When Jim Spore prepared to leave Texas in 1991 to become the new city manager in Virginia Beach, he was stunned to learn that the city’s EMS system was totally manned by volunteers. “I said to myself, ‘this is pretty incredible. I wonder if it works.’”
Twenty-four years later it’s still working, and Spore continues to marvel at the selfless devotion of the squads across the resort city. “They buy their own equipment, build their own stations and conduct their own fund raising,” he says. “I go around the country and tell my fellow city managers that we save millions of dollars a year on emergency medical services thanks to volunteers. They look at me like I have three heads.”
“We wouldn’t be where we are today without Jim Spore,” says Kevin Lipscomb, president of the Kempsville Volunteer Rescue Squad. “He has always spoken up for us and made sure we had what we needed.”
Indeed there have been challenges to the volunteer system, but leadership, from city council to the city manager, have been strong advocates. “It’s been a wonderful public, private partnership,” says Ellen McBride, chief of the Virginia Beach Volunteer Rescue Squad. “The city sets rules and standards that all the squads follow, creating a seamless system.”
For Spore, the dedication of the volunteers is what gives him the most pleasure. “There can be no more selfless service than what they do,” he says. “To me there is no greater expression of the term ‘community’ than what the rescue squads do on a daily basis.”
Ellen McBride says what happened on April 6, 2012 proved that. That afternoon a Navy training jet crashed into an apartment complex off Birdneck Road, shortly after takeoff from NAS Oceana. “We had twelve ambulances on scene within minutes,” says McBride. “And we were still able to provide coverage throughout the rest of the city because we have 36 ambulances altogether.” Spore says he was blown away by that rapid response to what could have been, but wasn’t, a massive disaster with loss of life. “It was truly incredible.”
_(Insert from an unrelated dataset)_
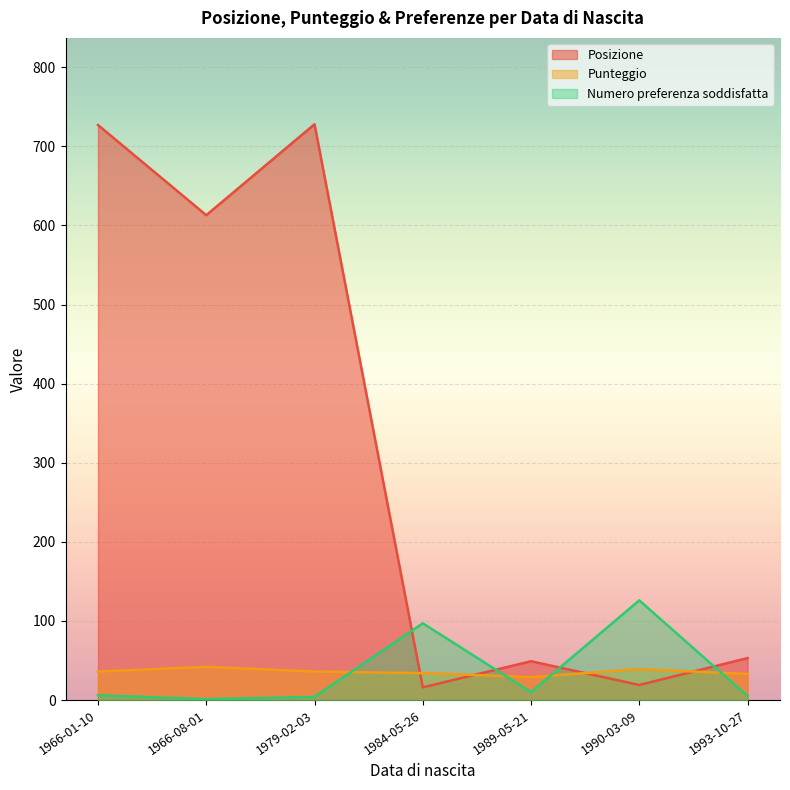

Where is Posizione nearest to the value 372?

1966-08-01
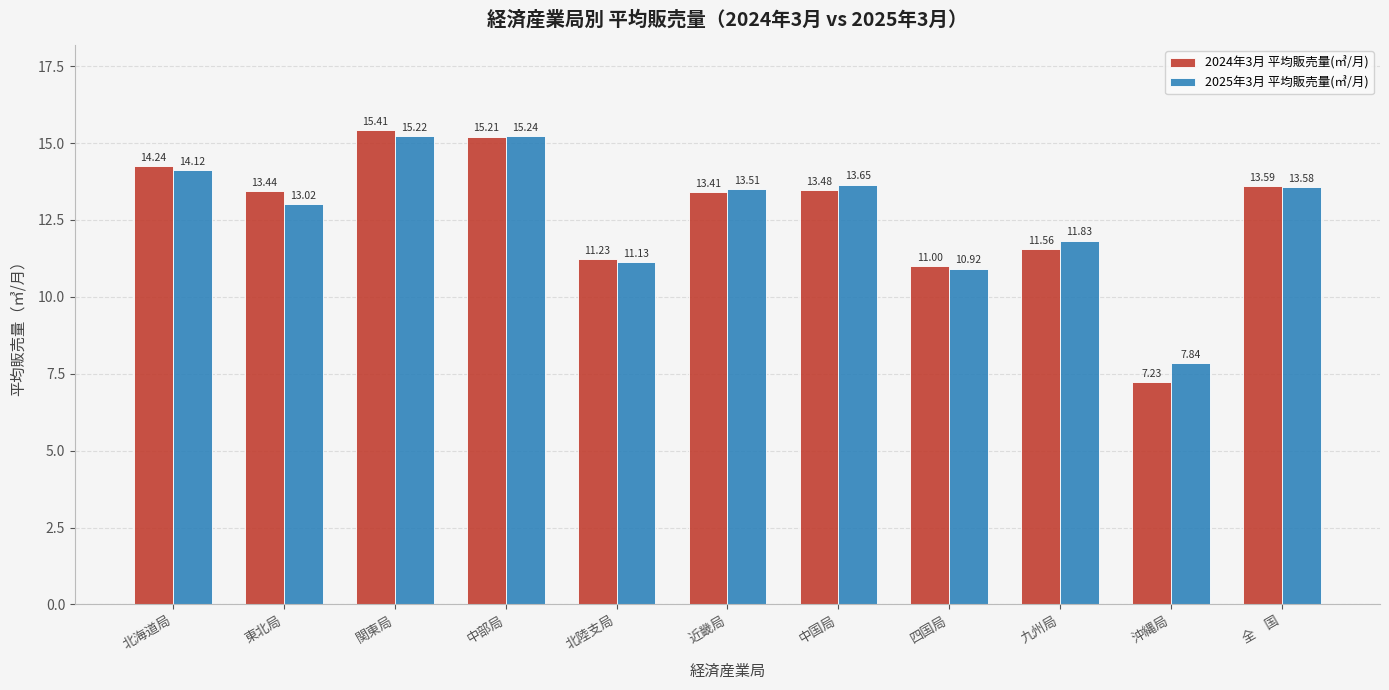

Which series has the largest range (max minus min)?

2024年3月 平均販売量(㎥/月)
The city makes no-interest loans in some instances to enable the squads to purchase their equipment or construct new headquarters. “It’s been a very good relationship,” says Spore, “and I have to give a lot of credit to the Virginia Beach Rescue Squad Foundation for funding an ongoing marketing campaign and making grants to the squads.”
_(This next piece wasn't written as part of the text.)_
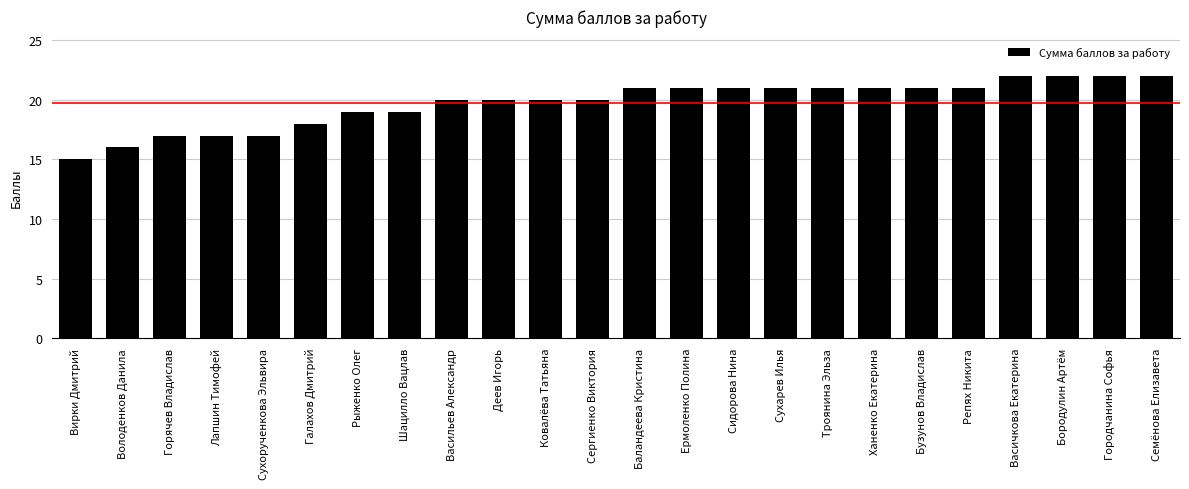

What is the label of the 10th bar from the right?

Сидорова Нина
Spore says Virginia Beach has the lowest real estate tax rate in the region “because of the volunteer EMS system.” That’s why all citizens should support the squads with their donations and thank Jim Spore for his 24 years as city manager, which end with his retirement on January 1. “I’m not going anywhere,” says Spore, a Texan who has “fallen in love with this city and region.” And with its hundreds of volunteer lifesavers.